— What to produce —
Please restate verbatim the lines that open the listing below, ending with the line in which "left hip: (349, 334)" occurs.

— Extracted records —
┄┄┄┄┄┄

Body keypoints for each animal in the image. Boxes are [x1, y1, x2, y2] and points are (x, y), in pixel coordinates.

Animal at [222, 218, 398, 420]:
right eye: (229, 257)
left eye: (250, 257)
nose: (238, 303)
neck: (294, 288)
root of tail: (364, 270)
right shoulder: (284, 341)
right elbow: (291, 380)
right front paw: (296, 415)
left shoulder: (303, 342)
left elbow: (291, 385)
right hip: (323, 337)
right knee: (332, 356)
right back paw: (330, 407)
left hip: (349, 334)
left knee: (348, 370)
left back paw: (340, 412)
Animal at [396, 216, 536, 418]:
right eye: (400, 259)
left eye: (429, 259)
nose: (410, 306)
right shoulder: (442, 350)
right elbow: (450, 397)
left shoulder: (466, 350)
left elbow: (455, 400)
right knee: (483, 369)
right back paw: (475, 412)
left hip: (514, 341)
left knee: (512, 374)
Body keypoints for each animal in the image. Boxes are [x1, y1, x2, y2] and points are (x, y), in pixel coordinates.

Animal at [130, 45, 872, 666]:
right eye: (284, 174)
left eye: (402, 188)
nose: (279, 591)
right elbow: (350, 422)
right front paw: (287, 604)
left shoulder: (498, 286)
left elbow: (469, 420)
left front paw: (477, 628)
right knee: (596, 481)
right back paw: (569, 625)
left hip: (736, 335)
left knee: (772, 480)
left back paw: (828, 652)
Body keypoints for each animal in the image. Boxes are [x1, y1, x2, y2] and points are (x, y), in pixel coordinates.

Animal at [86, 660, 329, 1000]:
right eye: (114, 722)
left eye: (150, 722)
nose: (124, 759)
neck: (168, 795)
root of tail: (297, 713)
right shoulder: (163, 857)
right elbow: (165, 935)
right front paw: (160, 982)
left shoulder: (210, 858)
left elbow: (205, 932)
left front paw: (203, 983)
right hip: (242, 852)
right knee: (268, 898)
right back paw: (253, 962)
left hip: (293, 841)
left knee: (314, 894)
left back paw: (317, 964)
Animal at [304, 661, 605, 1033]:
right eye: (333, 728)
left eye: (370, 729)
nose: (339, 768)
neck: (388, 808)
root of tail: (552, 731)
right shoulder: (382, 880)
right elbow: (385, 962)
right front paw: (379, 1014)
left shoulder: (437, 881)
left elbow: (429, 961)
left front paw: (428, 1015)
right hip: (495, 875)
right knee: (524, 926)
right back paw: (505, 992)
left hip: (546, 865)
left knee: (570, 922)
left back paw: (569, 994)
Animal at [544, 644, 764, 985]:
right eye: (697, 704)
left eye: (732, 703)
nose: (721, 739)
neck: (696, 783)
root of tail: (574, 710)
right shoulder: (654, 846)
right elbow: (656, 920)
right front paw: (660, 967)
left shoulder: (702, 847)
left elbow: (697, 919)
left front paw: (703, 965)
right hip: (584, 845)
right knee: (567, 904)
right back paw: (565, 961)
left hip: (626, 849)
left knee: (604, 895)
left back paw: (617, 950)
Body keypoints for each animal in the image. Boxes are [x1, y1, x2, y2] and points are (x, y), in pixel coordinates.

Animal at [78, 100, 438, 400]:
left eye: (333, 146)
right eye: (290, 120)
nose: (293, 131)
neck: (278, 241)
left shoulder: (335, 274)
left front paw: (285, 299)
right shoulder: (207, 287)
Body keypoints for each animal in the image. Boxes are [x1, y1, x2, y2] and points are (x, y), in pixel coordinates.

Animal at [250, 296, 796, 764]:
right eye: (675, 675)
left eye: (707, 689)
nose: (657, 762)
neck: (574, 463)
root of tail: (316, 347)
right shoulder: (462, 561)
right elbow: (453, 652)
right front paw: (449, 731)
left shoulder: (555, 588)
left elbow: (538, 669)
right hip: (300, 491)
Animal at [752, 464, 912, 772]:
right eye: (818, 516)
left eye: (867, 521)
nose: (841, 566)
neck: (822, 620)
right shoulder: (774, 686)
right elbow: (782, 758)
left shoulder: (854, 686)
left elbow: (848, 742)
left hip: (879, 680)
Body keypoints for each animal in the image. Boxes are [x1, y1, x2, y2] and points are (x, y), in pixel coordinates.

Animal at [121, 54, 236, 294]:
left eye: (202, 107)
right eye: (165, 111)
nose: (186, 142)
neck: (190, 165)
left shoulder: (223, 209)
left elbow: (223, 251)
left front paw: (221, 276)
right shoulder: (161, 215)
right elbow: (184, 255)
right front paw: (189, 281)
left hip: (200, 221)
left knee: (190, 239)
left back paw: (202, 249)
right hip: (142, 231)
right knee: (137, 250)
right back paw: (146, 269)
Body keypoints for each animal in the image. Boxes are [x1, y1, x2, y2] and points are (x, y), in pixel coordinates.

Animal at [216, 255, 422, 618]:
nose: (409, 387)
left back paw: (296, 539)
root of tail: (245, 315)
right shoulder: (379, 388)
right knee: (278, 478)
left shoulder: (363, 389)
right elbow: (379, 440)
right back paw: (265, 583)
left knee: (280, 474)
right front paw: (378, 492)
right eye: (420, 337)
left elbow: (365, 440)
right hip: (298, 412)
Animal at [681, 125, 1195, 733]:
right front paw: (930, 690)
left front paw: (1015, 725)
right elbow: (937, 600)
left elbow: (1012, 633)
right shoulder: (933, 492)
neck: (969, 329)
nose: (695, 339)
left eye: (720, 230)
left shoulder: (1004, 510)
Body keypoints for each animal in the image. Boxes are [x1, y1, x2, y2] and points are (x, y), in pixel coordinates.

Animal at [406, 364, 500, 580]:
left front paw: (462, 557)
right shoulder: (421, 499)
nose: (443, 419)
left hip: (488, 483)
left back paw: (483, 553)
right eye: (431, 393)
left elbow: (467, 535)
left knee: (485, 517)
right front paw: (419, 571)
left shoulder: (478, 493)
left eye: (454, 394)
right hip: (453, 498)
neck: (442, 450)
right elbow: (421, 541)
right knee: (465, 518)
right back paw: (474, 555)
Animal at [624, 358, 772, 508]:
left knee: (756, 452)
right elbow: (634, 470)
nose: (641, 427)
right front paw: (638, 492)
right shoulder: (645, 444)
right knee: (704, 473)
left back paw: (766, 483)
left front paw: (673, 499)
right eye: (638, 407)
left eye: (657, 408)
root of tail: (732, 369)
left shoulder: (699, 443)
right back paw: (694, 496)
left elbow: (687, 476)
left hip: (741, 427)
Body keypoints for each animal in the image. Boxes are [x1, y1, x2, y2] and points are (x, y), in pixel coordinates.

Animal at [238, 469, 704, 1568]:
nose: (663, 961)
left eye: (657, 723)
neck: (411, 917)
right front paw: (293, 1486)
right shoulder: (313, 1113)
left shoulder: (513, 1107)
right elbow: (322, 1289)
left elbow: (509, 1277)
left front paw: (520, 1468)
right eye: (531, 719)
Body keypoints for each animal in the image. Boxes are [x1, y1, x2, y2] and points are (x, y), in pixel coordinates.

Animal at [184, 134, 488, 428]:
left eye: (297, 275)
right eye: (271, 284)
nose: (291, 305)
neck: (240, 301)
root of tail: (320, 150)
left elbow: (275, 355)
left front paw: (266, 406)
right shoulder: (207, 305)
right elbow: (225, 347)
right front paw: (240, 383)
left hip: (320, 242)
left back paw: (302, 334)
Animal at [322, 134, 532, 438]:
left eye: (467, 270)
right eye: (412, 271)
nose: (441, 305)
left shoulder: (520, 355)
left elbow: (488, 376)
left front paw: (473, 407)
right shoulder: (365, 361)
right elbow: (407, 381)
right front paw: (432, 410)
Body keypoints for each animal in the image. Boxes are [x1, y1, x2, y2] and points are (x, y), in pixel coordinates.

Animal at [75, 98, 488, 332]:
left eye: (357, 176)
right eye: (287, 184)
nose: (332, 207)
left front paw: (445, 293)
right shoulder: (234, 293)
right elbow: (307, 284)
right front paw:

┄┄┄┄┄┄

— Task answer —
Body keypoints for each animal in the image. Boxes are [x1, y1, x2, y2] and points are (x, y), in pixel coordinates.

Animal at [222, 218, 398, 420]:
right eye: (229, 257)
left eye: (250, 257)
nose: (238, 303)
neck: (294, 288)
root of tail: (364, 270)
right shoulder: (284, 341)
right elbow: (291, 380)
right front paw: (296, 415)
left shoulder: (303, 342)
left elbow: (291, 385)
right hip: (323, 337)
right knee: (332, 356)
right back paw: (330, 407)
left hip: (349, 334)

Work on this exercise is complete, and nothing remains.